Une 1ère adjointe UMP de la mairie de Juvisy-sur-Orge s'est laissée aller à déclarer que "c'est pitoyable d'avoir une telle ministre...". Je suis d'accord avec elle.
"Elle vient de Cayenne où il y avait un bagne. Qu'elle reparte là-bas, vu qu'elle a toujours détesté la France".
Il est exact que Christiane Taubira "vient" de Cayenne, on le sait et elle ne nous l'a jamais laissé ignorer. Il est exact qu'il y a eu "un bagne" à Cayenne. Il est exact que si elle n'a pas "toujours" détesté la France, elle a eu pour le moins, à une certaine période de sa vie, une relation distanciée et critique avec celle-ci.
Il est clair qu'elle continue à avoir une tendance au communautarisme judiciaire quand, pour justifier que le Parquet soit au même niveau que la défense dans une juridiction en Martinique, elle invoque "une tradition locale" qui devrait peser plus que l'homogénéité et l'unité nationales sur ce plan qui relève de la structuration permanente des rapports entre siège, parquet et défense (Boulevard Voltaire).
Je n'aurais pas usé des mêmes termes que cette première adjointe qui fait de la politique comme les socialistes en font, mais à rebours.
Le Premier ministre se permet de dénier, devant la représentation nationale, que le FN soit "la République et la France" - ses électeurs nombreux apprécieront - mais soutenir que Christiane Taubira revienne à Cayenne, qui est en France, pays qu'elle aurait "toujours détesté", serait ignoble ?
Ce n'est pas fréquent chez moi mais force est de reconnaitre que le Premier Secrétaire du PS est pour une fois cohérent dans cette affaire. Si j'ai bien saisi, il enjoint à l'UMP de sanctionner cette 1ère adjointe qui a dit que Christiane Taubira était "noire".
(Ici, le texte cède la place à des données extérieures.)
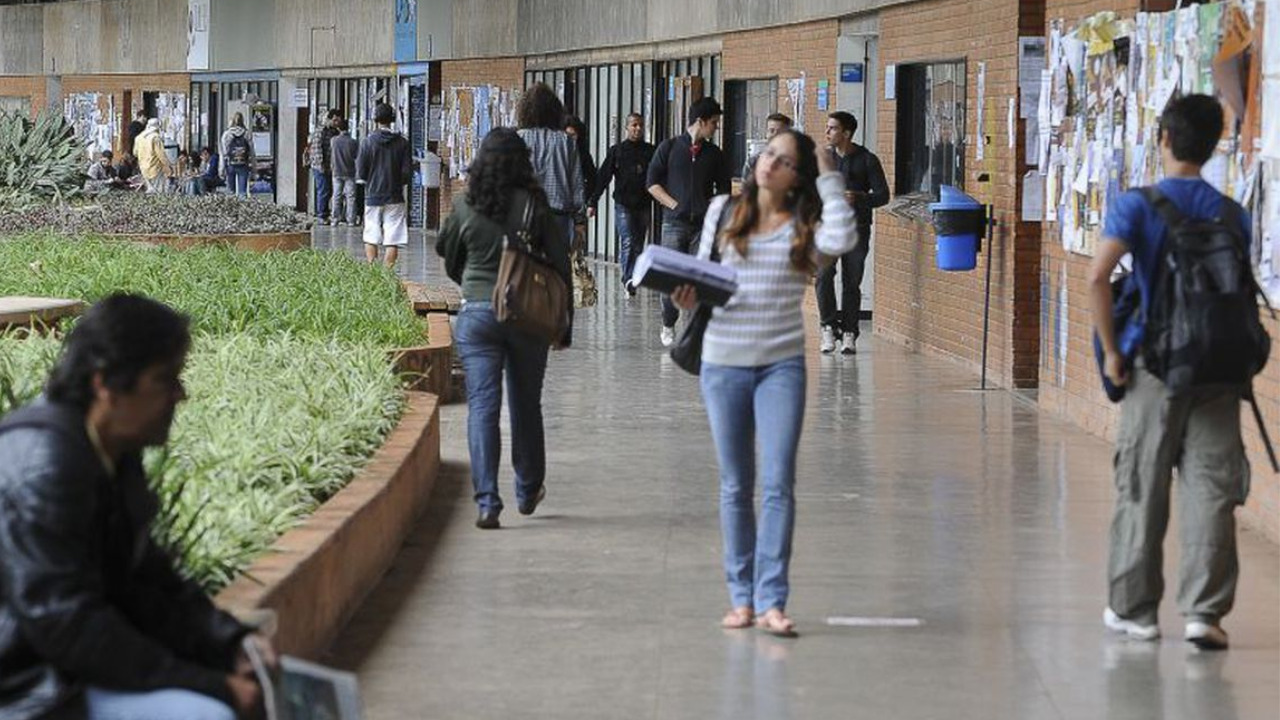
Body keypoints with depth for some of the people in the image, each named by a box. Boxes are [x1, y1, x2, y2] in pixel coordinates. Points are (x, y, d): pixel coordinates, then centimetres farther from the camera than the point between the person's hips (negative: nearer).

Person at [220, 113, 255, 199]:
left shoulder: (227, 134, -2)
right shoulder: (247, 134, 0)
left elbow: (224, 153, -3)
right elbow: (251, 151, 1)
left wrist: (222, 169, 1)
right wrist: (252, 166, 9)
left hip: (230, 165, 0)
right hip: (243, 165, 0)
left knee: (231, 191, 9)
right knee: (243, 192, -2)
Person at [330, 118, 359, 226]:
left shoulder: (333, 140, -6)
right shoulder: (353, 142, -13)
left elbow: (329, 154, 5)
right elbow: (357, 156, -5)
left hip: (337, 172, 2)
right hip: (349, 173, -2)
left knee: (336, 197, 9)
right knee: (350, 197, 3)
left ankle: (335, 219, 9)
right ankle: (351, 220, 1)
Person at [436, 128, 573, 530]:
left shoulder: (466, 209, -2)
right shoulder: (536, 206, -5)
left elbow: (450, 261, 12)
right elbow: (560, 265, -2)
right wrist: (564, 323, 7)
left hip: (477, 315, 0)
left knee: (482, 406, -2)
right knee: (525, 404, 15)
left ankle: (487, 503, -12)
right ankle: (528, 492, 31)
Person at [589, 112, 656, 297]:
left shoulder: (650, 151, 9)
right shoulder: (616, 151, 3)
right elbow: (602, 177, 1)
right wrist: (593, 202, -5)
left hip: (644, 205, 3)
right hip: (623, 204, -3)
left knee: (638, 245, 6)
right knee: (628, 242, -14)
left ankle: (629, 280, 15)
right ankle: (629, 280, -20)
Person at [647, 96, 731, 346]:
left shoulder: (714, 154, 11)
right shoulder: (669, 147, 4)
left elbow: (723, 189, 18)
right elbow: (653, 183, 3)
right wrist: (674, 204, -6)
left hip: (704, 224, 2)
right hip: (674, 223, -2)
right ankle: (668, 326, 13)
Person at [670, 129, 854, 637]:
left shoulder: (806, 227, 0)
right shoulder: (723, 212, 8)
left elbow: (842, 240, -20)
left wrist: (829, 178, -9)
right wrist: (688, 294, -9)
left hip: (781, 365, -2)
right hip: (724, 362, 2)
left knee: (778, 484, -10)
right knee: (736, 486, 8)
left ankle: (771, 601, -10)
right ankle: (741, 597, 16)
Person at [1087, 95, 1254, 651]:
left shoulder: (1138, 205, -5)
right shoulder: (1232, 214, 5)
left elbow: (1098, 276, -17)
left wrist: (1111, 351, -9)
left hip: (1156, 368, -2)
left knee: (1142, 490, 8)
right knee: (1211, 489, 3)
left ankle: (1134, 609, 15)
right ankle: (1204, 611, -1)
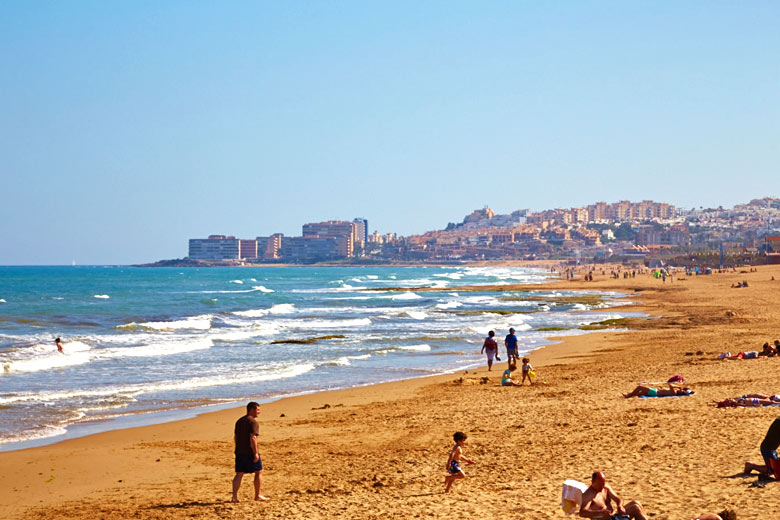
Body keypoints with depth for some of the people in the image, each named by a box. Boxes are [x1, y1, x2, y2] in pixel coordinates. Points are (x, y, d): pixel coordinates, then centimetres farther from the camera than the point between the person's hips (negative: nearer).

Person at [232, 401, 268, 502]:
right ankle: (257, 496, 13)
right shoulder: (253, 421, -12)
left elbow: (235, 437, 18)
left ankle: (234, 496, -3)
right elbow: (252, 438, -21)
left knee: (239, 474, 6)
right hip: (250, 452, -7)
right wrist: (255, 453, -20)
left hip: (239, 452, 7)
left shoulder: (239, 421, 15)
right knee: (258, 472, 8)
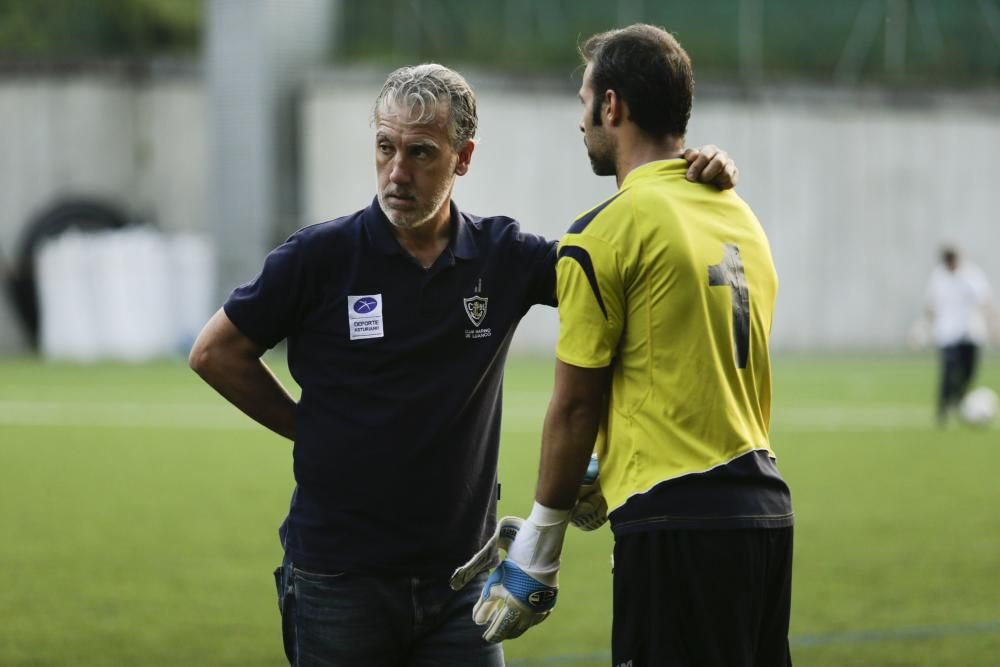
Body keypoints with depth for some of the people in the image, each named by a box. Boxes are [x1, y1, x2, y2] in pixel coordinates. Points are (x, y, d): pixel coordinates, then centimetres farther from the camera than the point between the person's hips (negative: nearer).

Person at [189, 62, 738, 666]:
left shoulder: (503, 257, 2)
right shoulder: (322, 255, -6)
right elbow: (216, 352, 3)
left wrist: (703, 180, -11)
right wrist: (311, 429, 2)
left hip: (460, 572, 2)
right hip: (339, 579, -2)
Si je le crédite en effet de cohérence en l'espèce, c'est qu'il tranche avec l'attitude généralement adoptée par le pouvoir. Ce dernier déverse ses sermons, ses remontrances, ses leçons de pureté républicaine mais se garde bien - ou alors trop peu - de faire engager des poursuites pour des propos ou des comportements qu'il affirme racistes. Sur la seule foi de sa bonne conscience partisane.
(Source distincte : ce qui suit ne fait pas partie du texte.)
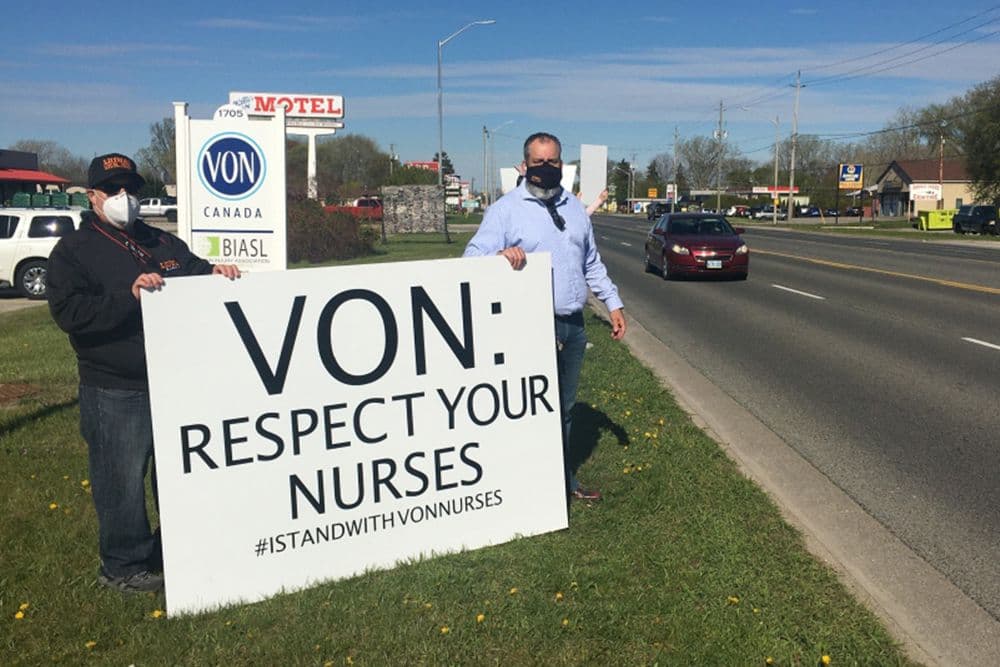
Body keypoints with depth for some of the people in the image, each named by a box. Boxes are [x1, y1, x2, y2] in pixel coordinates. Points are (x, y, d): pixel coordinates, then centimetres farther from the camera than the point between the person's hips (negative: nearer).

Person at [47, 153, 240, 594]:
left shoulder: (162, 243, 14)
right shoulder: (74, 251, -3)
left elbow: (192, 270, 19)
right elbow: (69, 312, -15)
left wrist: (213, 272, -4)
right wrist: (128, 296, -26)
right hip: (115, 393, -6)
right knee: (123, 481, 4)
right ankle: (123, 566, 21)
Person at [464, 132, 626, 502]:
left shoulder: (575, 208, 14)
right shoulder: (505, 209, -5)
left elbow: (592, 263, 21)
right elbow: (474, 258, -12)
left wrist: (613, 304, 18)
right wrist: (500, 254, -32)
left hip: (573, 325, 6)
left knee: (565, 408, 16)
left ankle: (564, 480, 29)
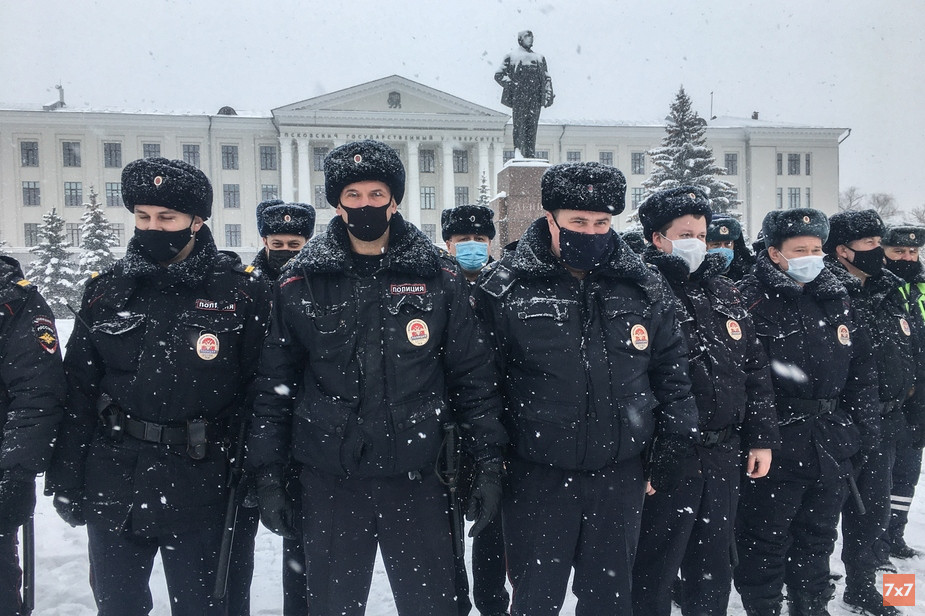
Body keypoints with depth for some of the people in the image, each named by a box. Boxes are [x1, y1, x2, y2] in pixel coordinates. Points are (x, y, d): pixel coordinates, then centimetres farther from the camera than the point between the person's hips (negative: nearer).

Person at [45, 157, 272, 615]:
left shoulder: (242, 293, -6)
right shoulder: (105, 290, 4)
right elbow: (78, 392, 8)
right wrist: (66, 478, 6)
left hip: (200, 489, -3)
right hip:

De la sorte il occupe abusivement le terrain, prétendument par éthique, et se campe entre la liberté totale et le processus judiciaire. Dorénavant il conviendrait de se moquer de ses crises de colère et d'indignation tant qu'elles n'iront pas au bout. Ou la justice sera saisie pour un vrai débat au regard de la multitude des griefs et des accusations à l'encontre de la ministre Taubira et de leurs éventuels excès ou il faudra cesser ces procès verbeux qui jouent avec des condamnations pénales virtuelles et qui émanent d'une gauche d'autant plus accrochée à l'oriflamme - est-ce permis ? - de Christiane Taubira qu'il est tombé pratiquement en lambeaux.
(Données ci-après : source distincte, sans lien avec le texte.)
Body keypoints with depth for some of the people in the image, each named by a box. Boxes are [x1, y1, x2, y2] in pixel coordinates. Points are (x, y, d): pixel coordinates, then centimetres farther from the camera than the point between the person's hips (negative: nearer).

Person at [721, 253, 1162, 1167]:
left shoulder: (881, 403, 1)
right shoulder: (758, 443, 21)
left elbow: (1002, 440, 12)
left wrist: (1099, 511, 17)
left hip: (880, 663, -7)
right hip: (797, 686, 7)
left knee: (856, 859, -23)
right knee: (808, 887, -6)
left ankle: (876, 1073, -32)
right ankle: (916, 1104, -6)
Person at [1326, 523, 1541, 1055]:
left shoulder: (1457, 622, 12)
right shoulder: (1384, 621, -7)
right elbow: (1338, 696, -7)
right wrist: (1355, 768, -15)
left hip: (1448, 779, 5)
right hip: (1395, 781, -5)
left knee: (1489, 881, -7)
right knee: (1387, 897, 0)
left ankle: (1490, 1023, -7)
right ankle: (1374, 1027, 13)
Je le répète, il faut être impitoyable avec les dérives et les transgressions véritables qui dont aisément détectables : ce sont celles qui, gauche et droite confondues, sont rejetées et dont la judiciarisation est inévitable.
Mais qu'on n'oublie pas non plus qu'à force de rejet, d'indifférence et de mépris, des citoyens élus ou non peuvent malheureusement s'abandonner, au-delà de la révolte politique, à des malfaisances humaines. Ils sont coupables mais on ne peut pas, par provocation, maintenir un ministre qui perd sans, à la longue, exacerber un climat que par ailleurs on persévère à chauffer à blanc (est-ce toléré ?).
En conclusion - cela ne s'est pas produit depuis très longtemps et je suppute que cette bienveillance ne se renouvellera pas de sitôt -, j'approuve absolument Nicolas Sarkozy qui, lors de la commission exécutive de l'UMP le 4 mars, a soutenu Gérald Darmanin et invité les cadres à s'inspirer de lui (Le Canard enchaîné).
Il est navrant que le président de la République se défausse avec désinvolture de son implacable responsabilité :"Que la droite continue à faire ce qu'elle fait avec Taubira et ça va servir le Front national".
Ceux qui ne veulent plus de cette ministre ne sont pas moins honorables que le dernier carré qui feint d'en raffoler.
La colère du président de la République et du Premier ministre a toutes les apparences pour elle mais notre colère vaut bien la leur.